Provide a Link to Your Blog
Do you have a particular skill that would be of interest to a prospective employer? Does your resume not give you a chance to showcase your skills? If you could get recruiters or interviewers to read a few of your better technical papers on a specific topic, would it help? Well then, start blogging!
You can set up your own personal blog where you show your expertise by writing on your topic or you can contribute to other public blogs on the topic. Personally, I think posting your complete thoughts on your own blog site and providing links back to it when posting on others’ blogs is the best way to show off your talents. Yes, if you’d rather do this with a static web page, you could, but that limits showing off your “discussion” talents, which might interest the recruiter. Once you have about 20-25 unique, well written posts, put the link to your blog in your resume in the “Other activities or memberships” section (or even mention it in your cover letter). Oh, make sure this blog is strictly business…no personal discussions here!
Organizations and Activities (Social and Professional)
Over the last many years the resume has lost its personal touch (years ago we used to mention our favorite books, hobbies, travel, etc.) and it now shows strictly the “business you” with nothing much from your personal life. And while listing things such as political organizations, religious groups, or personal hobbies is still taboo, there is currently a push to have resumes show how you choose to professionally develop and personally enrich yourself.
If you volunteer with any organizations that have social, economical, self-development, or environmental benefits, such as ASPCA, Habitat for Humanity, Toastmasters, or Scouting, then list these activities. Even better, find a way to get into a leadership position (treasurer, events coordinator, etc.) in these groups — this is a definite plus with recruiters and hiring managers. Of course a professional organization is even better, so make sure you join, attend, and take on a responsibility with professional or industry groups so you can list 1 or 2 of them on your resume.
And for those of you that are unemployed, here’s the great thing about these activities. Unlike your accomplishments at the job which are mostly “past tense”, these are things you can actually start at any time (employed or not) and get them on your resume. For example, it was during my last job search that I started on my advanced degree and began attending Toastmasters…and these two points often came up during my interviews.
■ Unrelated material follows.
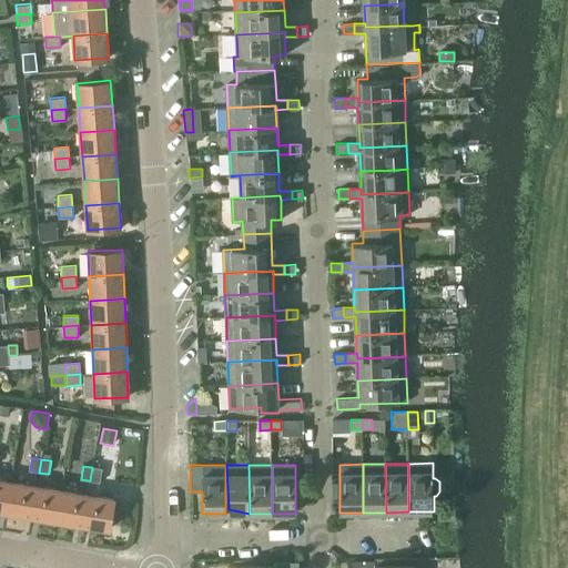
[(92,467),(90,480),(100,483),(102,469),(92,467)]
Bottom Line: It’s not just your past tasks, accomplishments, and successes that prospective employers want to read about, but also how you have become a more talented, well-rounded person — someone they want to interview and possibly add to their staff. Make sure your resume lists your continuing degree pursuit (or at least coursework), organizations that you have taken a leadership role with, and how you are sharing and honing your professional skills through publications or discussions (online or even in print) in your area of expertise.